Horóscopo mensal de fevereiro de 2026
Fevereiro marca decisões que redefinem os rumos de 2026
Por Equipe Astrolink em Trânsitos e previsões
Publicado em: 26/01/2026 às 12:00
Atualizado em: 26/01/2026 às 12:37
Modo claro
13 minutos de leitura
Quer saber como essas informações podem afetar sua vida?
1. O que esperar do horóscopo de fevereiro de 2026?
2. Qual é a principal energia astrológica de fevereiro de 2026?
3. Qual é a principal energia astrológica de janeiro de 2026?
4. Por que fevereiro de 2026 é astrologicamente importante?
5. O que é o horóscopo mensal?
6. Qual a diferença entre horóscopo mensal e mapa astral?
7. Devo ler o horóscopo pelo meu signo?
8. O horóscopo mensal vale para todo mundo?
9. Como entender melhor os efeitos do horóscopo no meu mapa astral?

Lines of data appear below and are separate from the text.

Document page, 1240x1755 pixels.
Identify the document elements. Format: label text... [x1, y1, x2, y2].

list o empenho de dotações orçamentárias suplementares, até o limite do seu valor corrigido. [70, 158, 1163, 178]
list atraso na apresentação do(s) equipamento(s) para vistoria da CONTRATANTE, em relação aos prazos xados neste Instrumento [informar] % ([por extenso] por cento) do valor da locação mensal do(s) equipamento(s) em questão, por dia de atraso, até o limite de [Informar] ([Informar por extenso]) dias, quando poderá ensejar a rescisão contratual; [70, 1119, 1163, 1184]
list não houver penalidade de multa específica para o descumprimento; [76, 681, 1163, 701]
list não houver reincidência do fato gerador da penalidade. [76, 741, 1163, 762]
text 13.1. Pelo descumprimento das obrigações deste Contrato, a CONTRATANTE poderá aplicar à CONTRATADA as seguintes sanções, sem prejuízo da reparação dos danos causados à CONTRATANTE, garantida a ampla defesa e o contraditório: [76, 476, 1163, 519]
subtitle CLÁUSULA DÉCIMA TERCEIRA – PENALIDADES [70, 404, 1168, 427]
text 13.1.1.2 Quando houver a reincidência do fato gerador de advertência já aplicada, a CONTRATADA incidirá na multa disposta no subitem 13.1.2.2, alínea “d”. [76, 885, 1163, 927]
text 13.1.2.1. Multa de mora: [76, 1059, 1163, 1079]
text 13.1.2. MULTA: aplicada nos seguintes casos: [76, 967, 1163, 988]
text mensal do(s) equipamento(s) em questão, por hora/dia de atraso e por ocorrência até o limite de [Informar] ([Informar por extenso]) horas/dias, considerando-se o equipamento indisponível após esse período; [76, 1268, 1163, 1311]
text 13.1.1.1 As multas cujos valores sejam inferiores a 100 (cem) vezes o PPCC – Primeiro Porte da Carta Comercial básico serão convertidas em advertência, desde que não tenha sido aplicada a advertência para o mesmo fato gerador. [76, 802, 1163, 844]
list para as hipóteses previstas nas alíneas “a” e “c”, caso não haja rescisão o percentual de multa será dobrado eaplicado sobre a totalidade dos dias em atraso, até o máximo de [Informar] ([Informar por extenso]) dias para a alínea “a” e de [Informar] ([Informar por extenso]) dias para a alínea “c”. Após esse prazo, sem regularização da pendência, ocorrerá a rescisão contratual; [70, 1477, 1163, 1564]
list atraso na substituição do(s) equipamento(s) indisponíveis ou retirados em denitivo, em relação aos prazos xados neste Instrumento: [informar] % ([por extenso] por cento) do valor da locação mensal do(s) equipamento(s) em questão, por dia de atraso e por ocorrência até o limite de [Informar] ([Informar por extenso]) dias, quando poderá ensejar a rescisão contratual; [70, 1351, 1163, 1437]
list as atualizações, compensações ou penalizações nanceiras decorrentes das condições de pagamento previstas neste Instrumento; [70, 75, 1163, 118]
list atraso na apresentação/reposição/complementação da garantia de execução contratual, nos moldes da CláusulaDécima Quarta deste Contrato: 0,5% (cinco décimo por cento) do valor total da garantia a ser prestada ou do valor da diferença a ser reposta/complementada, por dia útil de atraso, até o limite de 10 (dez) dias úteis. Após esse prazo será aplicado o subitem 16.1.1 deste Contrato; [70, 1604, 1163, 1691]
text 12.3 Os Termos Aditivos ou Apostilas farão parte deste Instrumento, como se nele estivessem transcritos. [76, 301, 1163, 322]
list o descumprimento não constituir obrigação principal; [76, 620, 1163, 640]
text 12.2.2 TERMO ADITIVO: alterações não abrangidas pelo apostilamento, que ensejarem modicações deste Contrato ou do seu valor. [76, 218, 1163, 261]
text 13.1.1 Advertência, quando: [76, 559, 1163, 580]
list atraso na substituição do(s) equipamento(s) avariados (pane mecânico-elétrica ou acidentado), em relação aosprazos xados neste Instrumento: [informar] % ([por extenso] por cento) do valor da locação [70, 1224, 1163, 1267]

Fevereiro de 2026 se destaca por uma forte concentração de astros em Aquário, além de eclipses e movimentos que ampliam mudanças coletivas e exigem posicionamento consciente.
O mês se inicia sob um céu de alta intensidade coletiva. Uma forte concentração de astros em Aquário - envolvendo Sol, Mercúrio, Vênus, Marte e Plutão - imprime ao período um clima de tensões ideológicas, disputas de narrativa e choques de valores que já vinham se formando desde janeiro.
Essa configuração é ativada logo na entrada do mês pela Lua Cheia, funcionando como um gatilho para processos que estavam em curso e agora exigem posicionamentos mais claros.
Com eclipses ativando Aquário, Saturno iniciando um novo ciclo em Áries e Mercúrio entrando em movimento retrógrado em Peixes, este mês também testa a coerência entre aquilo que se sonha e aquilo que se constrói na prática.
As previsões abaixo têm caráter majoritariamente coletivo. Para entender como os trânsitos de fevereiro se manifestam de forma prática na sua vida, acesse o seu horóscopo personalizado no Astrolink, que analisa o céu a partir do seu mapa astral completo.
Como o horóscopo de fevereiro vai afetar o meu mapa astral?
Previsões para a primeira quinzena de fevereiro
A conjunção Marte - Plutão e seus primeiros desdobramentos
A conjunção entre Marte e Plutão segue reverberando ao longo dos primeiros quinze dias de fevereiro. Mesmo já em aspecto separativo, seus efeitos continuam a alimentar disputas intensas por espaço, poder e sobrevivência, além de movimentos marcados por radicalização e confrontos diretos.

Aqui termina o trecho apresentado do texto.